De wet geeft aan dat de school in de onderbouw een samenhangend onderwijsprogramma verzorgt, waarin de kerndoelen worden uitgewerkt en dat voldoet aan de referentieniveaus van taal en rekenen (artikel 11c, eerste lid, WVO en artikel 2 en 3 van het Besluit referentieniveaus Nederlandse taal en rekenen). De school bereidt de leerlingen voor op het vervolgonderwijs (artikel 7 tot en met 10, WVO). LOB heeft hierin een centrale plaats in het examenprogramma (Regeling examenprogramma’s voortgezet onderwijs). Daarin staat: “De kandidaat is in staat zijn eigen loopbaanontwikkeling vorm te geven. Hij doet dat met een oriëntatie op een toekomstige opleiding en (loop)baan door middel van reflectie op het eigen handelen en reflectie op ervaringen.”

Daarnaast omvat het onderwijs ook het bevorderen van actief burgerschap en sociale integratie en het kennis hebben van en kennismaken met verschillende achtergronden en culturen van leeftijdsgenoten (artikel 17, WVO).

De inhoud van het onderwijsaanbod is afgestemd op verschillende leerbehoeften van leerlingen (artikel 2, tweede lid, WVO). Dat houdt ook in dat het onderwijs dusdanig wordt ingericht dat er structureel en herkenbaar aandacht wordt besteed aan het bestrijden van achterstanden op alle gebieden, waaronder rekenen en in het bijzonder in de beheersing van de Nederlandse taal (artikel 6c, WVO).

Een voorwaarde voor een ononderbroken voortgang in ontwikkeling van leerlingen is dat de school de inhoud aanbiedt in een logische opbouw, opklimmend in niveaus op een wijze die past bij de leeftijd van de leerlingen. Het schoolplan dient de uitwerking van de wettelijke opdrachten voor de

uitgangspunten, doelstellingen en inhoud te bevatten (artikel 24, tweede lid, onder a, WVO).

Daaronder vallen de doelen van het onderwijs en de opbouw van het aanbod.

OP2. Zicht op ontwikkeling en begeleiding

De school volgt en begeleidt de leerlingen zodanig dat zij een ononderbroken ontwikkeling kunnen doorlopen.

(15)

Basiskwaliteit

De school verzamelt vanaf binnenkomst systematisch informatie over de kennis en vaardigheden van haar leerlingen. De school vergelijkt deze informatie met de verwachte ontwikkeling. Deze informatie en vergelijking maken het mogelijk om het onderwijs af te stemmen op de onderwijsbehoeften van zowel groepen als individuele leerlingen.

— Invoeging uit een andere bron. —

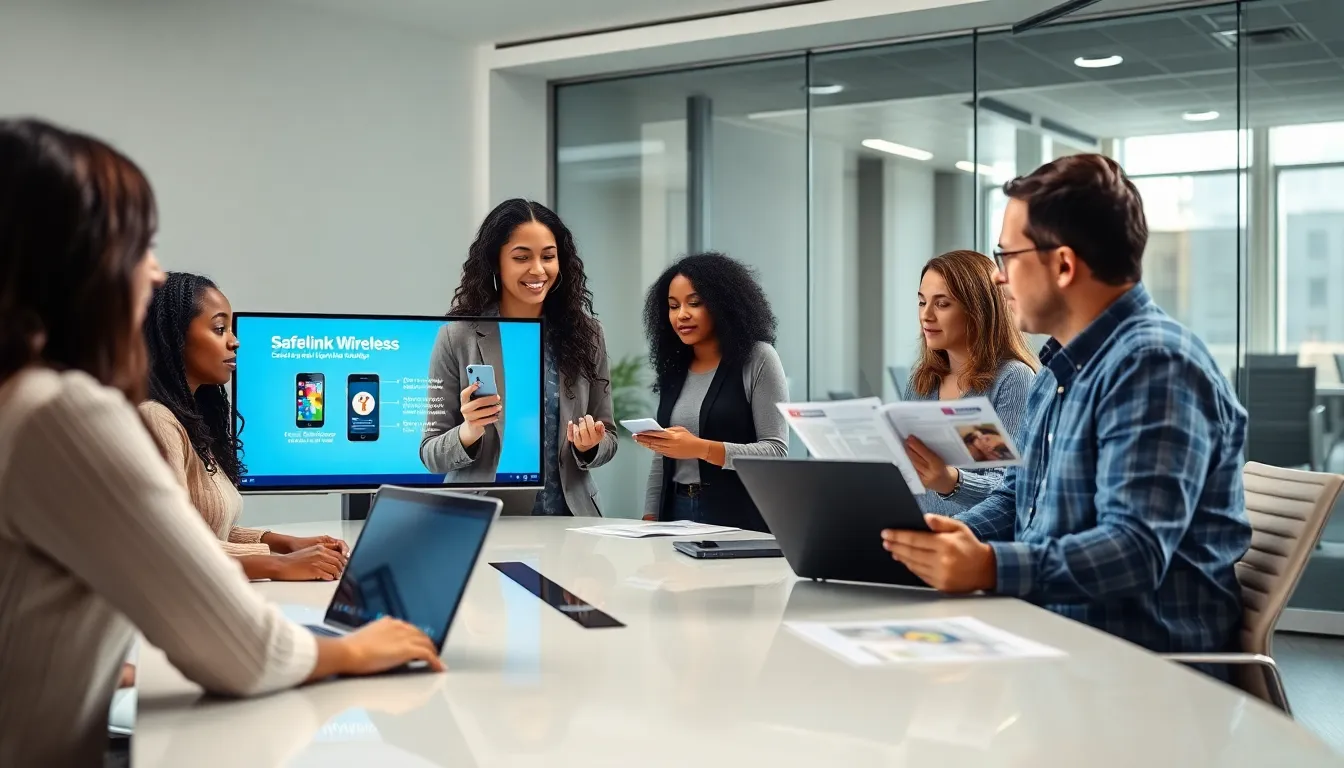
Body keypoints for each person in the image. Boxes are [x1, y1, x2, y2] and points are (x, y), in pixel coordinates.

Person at [0, 118, 443, 767]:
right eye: (137, 246)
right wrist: (353, 649)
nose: (153, 275)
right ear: (72, 261)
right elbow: (239, 649)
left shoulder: (18, 399)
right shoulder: (59, 412)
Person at [881, 153, 1252, 663]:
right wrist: (942, 540)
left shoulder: (1154, 366)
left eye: (1007, 256)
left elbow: (1134, 550)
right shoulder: (1058, 369)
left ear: (1062, 264)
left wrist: (989, 567)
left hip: (1134, 664)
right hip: (1049, 633)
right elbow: (1018, 499)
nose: (997, 279)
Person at [141, 271, 350, 581]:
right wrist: (279, 564)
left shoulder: (188, 421)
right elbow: (171, 544)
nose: (235, 341)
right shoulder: (156, 419)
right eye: (219, 328)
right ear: (174, 337)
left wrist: (286, 544)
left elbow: (208, 526)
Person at [420, 199, 617, 516]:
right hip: (482, 518)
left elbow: (608, 437)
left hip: (571, 519)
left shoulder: (588, 335)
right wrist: (469, 430)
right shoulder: (457, 336)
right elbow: (431, 454)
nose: (538, 270)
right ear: (497, 263)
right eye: (522, 257)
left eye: (548, 257)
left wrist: (589, 444)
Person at [637, 252, 789, 532]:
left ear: (723, 305)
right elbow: (662, 456)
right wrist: (650, 518)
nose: (681, 314)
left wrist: (700, 448)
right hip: (675, 512)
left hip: (738, 515)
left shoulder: (759, 358)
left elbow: (775, 450)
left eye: (694, 303)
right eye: (673, 306)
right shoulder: (676, 367)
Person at [901, 250, 1036, 514]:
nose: (926, 315)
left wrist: (950, 481)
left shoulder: (1012, 379)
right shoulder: (922, 382)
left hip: (975, 546)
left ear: (978, 310)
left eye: (942, 304)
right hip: (922, 541)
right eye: (921, 302)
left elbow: (1010, 490)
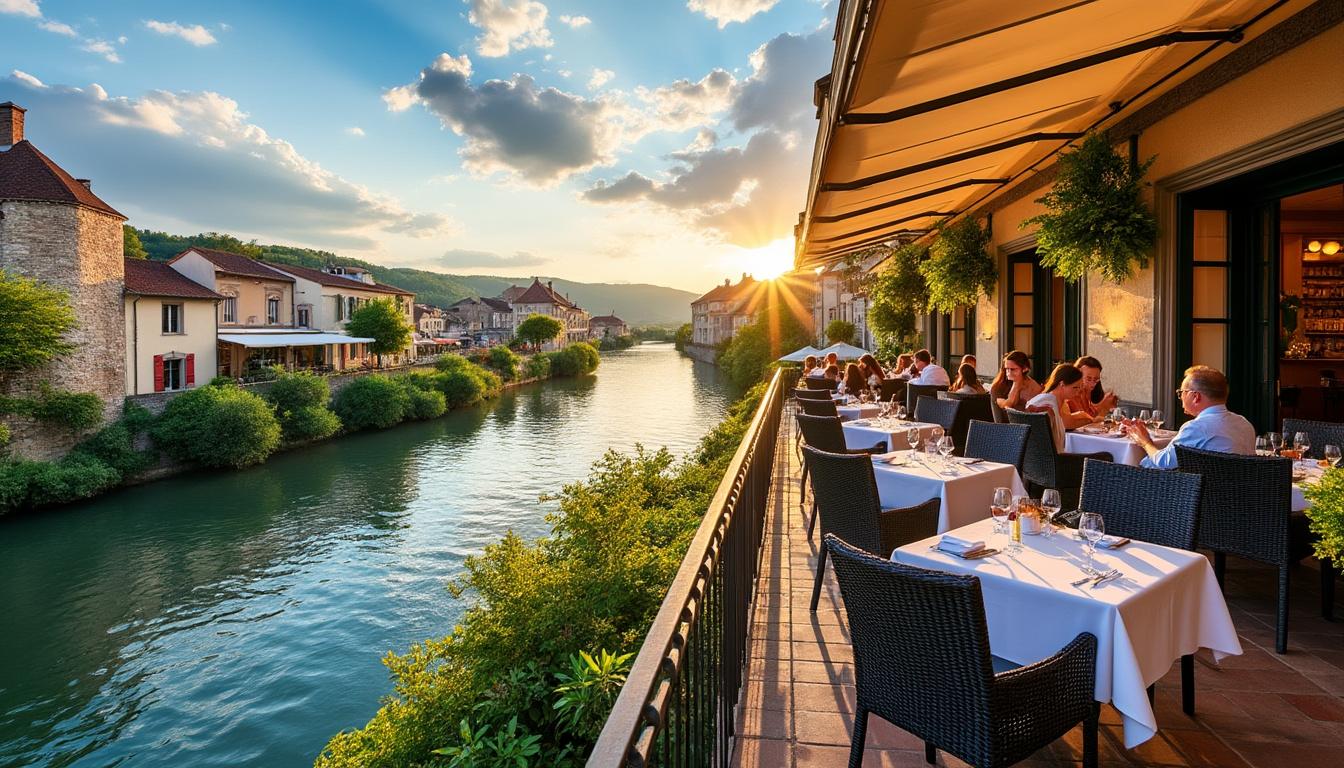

Wanneer leerlingen niet genoeg lijken te profiteren van het onderwijs, analyseert de school waar de ontwikkeling stagneert en wat mogelijke verklaringen hiervoor zijn. Vervolgens bepaalt zij wat er moet gebeuren om eventuele achterstanden bij leerlingen te verhelpen. De leerlingen krijgen daarmee de begeleiding die zij nodig hebben om het onderwijsprogramma beter te kunnen doorlopen. (Dat kan door speciale hulpprogramma’s of individuele begeleiding, waarbij leerlingen buiten de les aanvullende begeleiding krijgen.) Voor leerlingen die achterstanden hebben is het onderwijs zo ingericht dat op structurele en herkenbare wijze aandacht wordt besteed aan het bestrijden van die achterstanden.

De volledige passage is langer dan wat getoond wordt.